**What you will do:**
Could you please write out each line of the records exactly, minus the pictures?

**Dataset excerpts:**

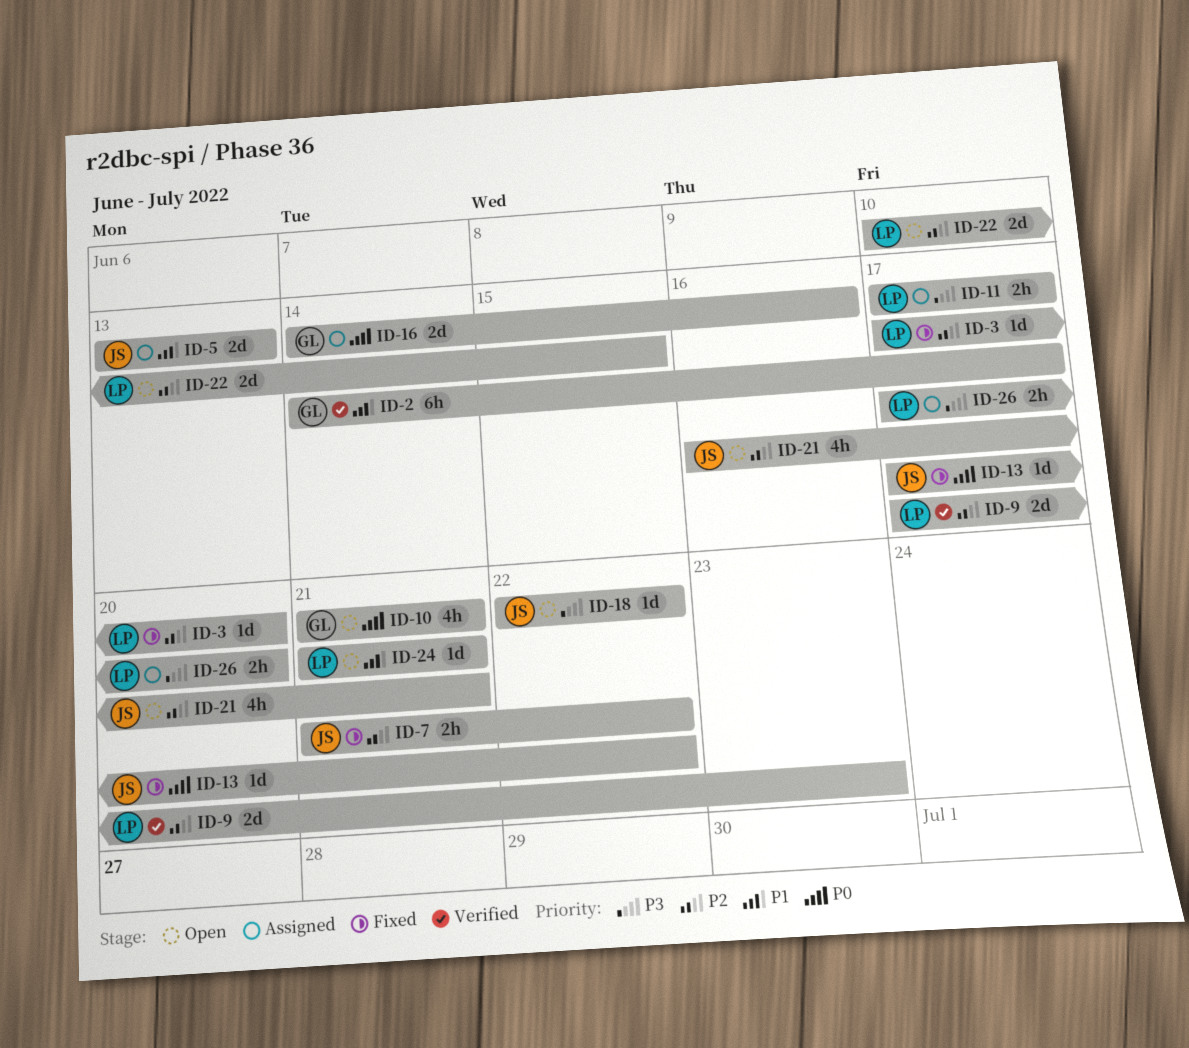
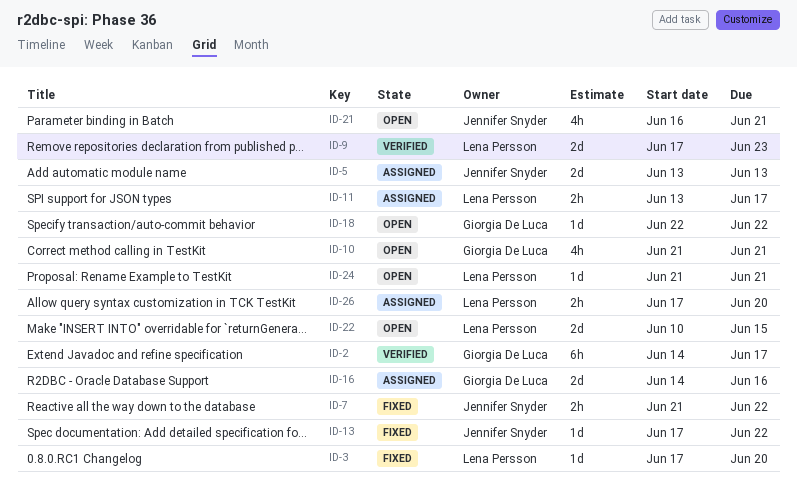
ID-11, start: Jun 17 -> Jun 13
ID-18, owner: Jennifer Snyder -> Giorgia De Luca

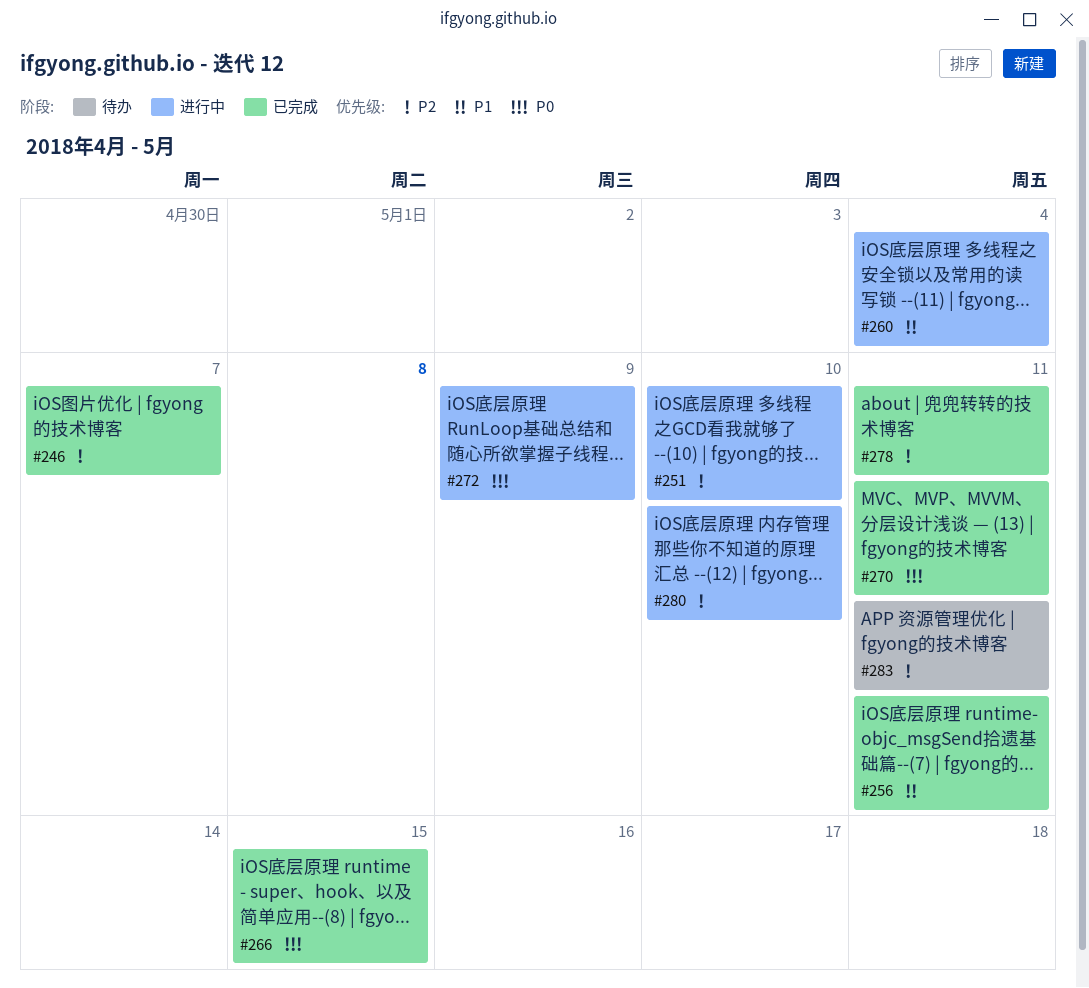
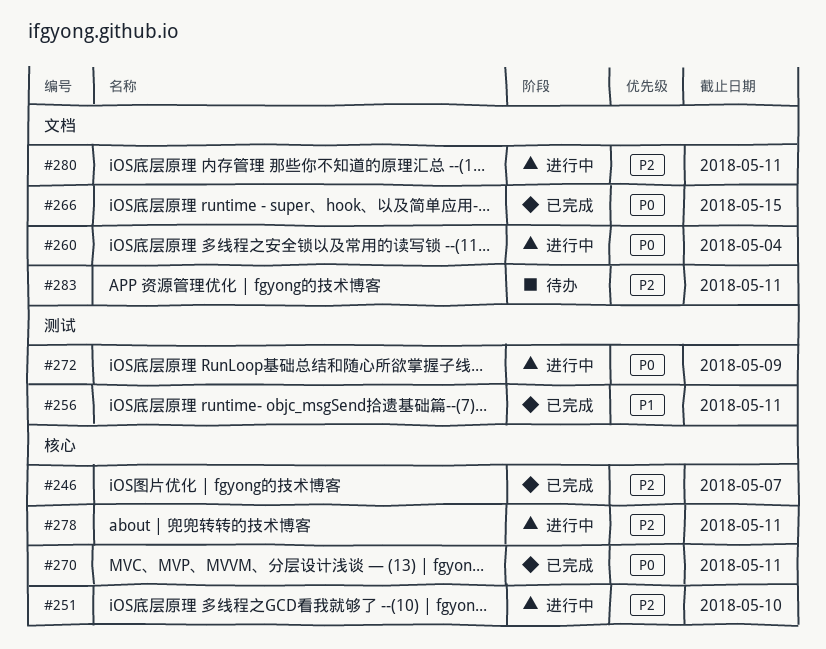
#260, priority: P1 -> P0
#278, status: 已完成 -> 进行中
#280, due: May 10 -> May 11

**Exercise result:**
ID-11, start: Jun 17 -> Jun 13
ID-18, owner: Jennifer Snyder -> Giorgia De Luca

#260, priority: P1 -> P0
#278, status: 已完成 -> 进行中
#280, due: May 10 -> May 11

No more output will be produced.